What to produce ▸
The entries that follow should be repeated exactly, with no pictures kept.

Dataset records ▸
::::::::::

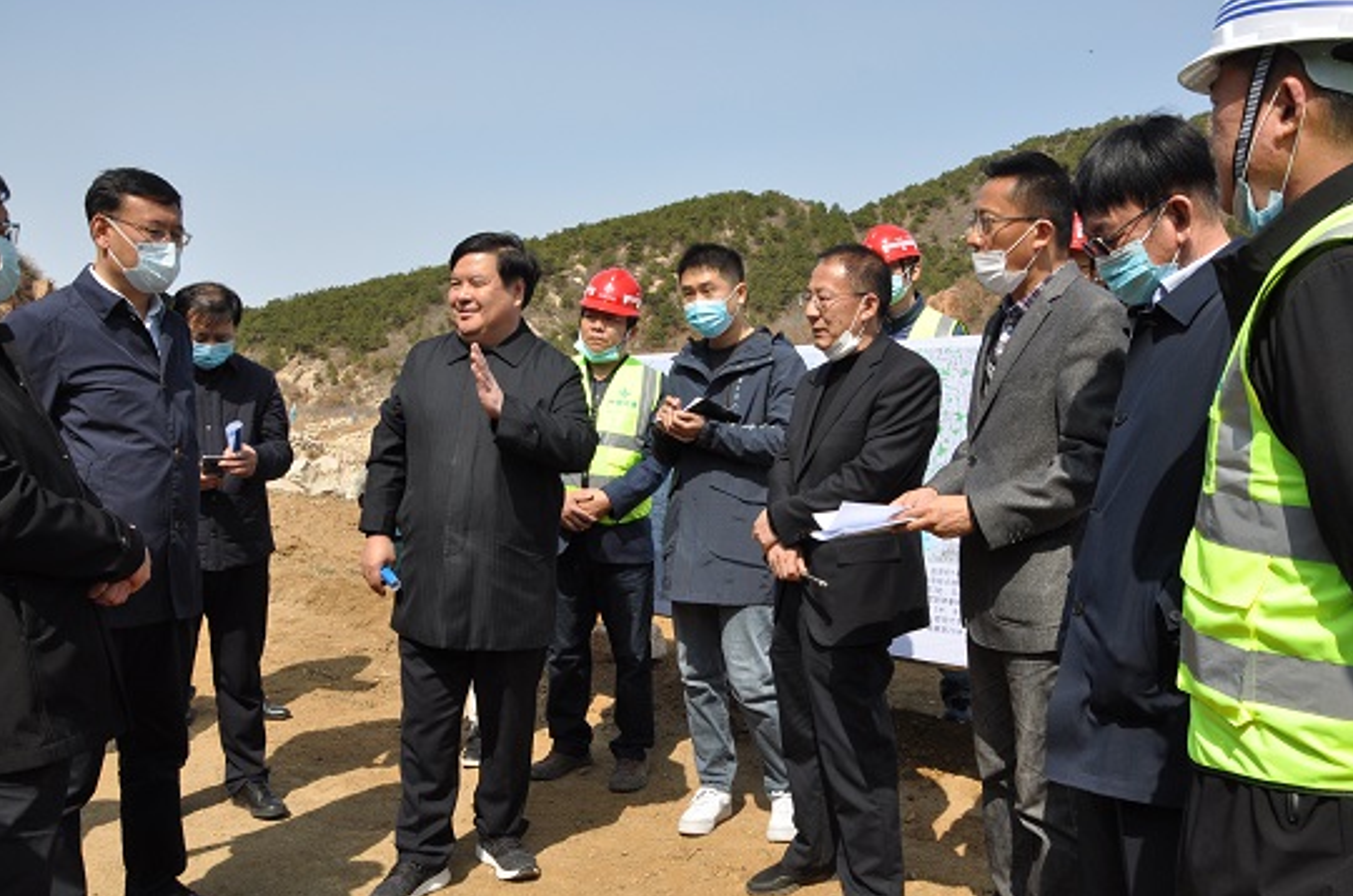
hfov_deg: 61.9
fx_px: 1125
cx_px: 727
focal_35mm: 30
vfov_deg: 43.5
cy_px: 448
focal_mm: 18
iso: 640
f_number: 11
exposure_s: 1/500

::::::::::

Result of the task ▸
hfov_deg: 61.9
fx_px: 1125
cx_px: 727
focal_35mm: 30
vfov_deg: 43.5
cy_px: 448
focal_mm: 18
iso: 640
f_number: 11
exposure_s: 1/500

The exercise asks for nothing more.